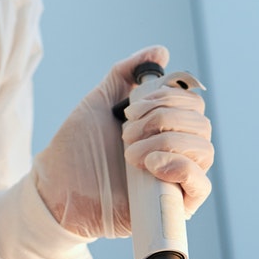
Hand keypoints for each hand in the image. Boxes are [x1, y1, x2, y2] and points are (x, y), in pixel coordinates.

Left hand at [32, 45, 213, 239]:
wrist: (54, 188)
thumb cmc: (75, 149)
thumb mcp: (99, 102)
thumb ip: (126, 73)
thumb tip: (161, 52)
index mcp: (163, 127)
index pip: (193, 104)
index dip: (168, 98)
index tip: (132, 107)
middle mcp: (175, 152)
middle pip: (202, 125)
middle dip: (162, 120)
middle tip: (126, 131)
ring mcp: (175, 179)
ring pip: (204, 150)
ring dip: (166, 142)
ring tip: (130, 153)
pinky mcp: (172, 207)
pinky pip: (201, 186)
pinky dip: (181, 167)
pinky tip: (152, 165)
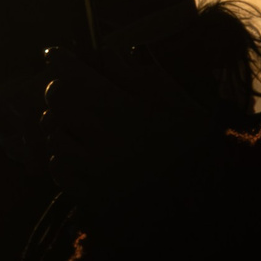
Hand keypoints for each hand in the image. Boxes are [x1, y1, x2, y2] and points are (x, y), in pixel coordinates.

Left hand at [40, 47, 215, 204]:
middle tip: (65, 88)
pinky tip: (78, 152)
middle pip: (59, 102)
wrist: (206, 207)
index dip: (62, 61)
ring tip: (74, 123)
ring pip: (54, 134)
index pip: (79, 78)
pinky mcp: (92, 197)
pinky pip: (58, 168)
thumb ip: (145, 77)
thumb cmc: (197, 151)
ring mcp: (97, 173)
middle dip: (58, 90)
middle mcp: (108, 142)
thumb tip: (111, 53)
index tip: (54, 53)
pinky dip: (62, 156)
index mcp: (132, 115)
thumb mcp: (182, 107)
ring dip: (59, 124)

++++++++++

Which lines of the records above contain the word "ring"? Report each one in full.

ring mcp: (175, 179)
ring pip: (204, 150)
ring dip: (166, 142)
ring tip: (130, 153)
ring tip: (74, 123)
ring pip: (54, 134)
ring mcp: (97, 173)
ring dip: (59, 124)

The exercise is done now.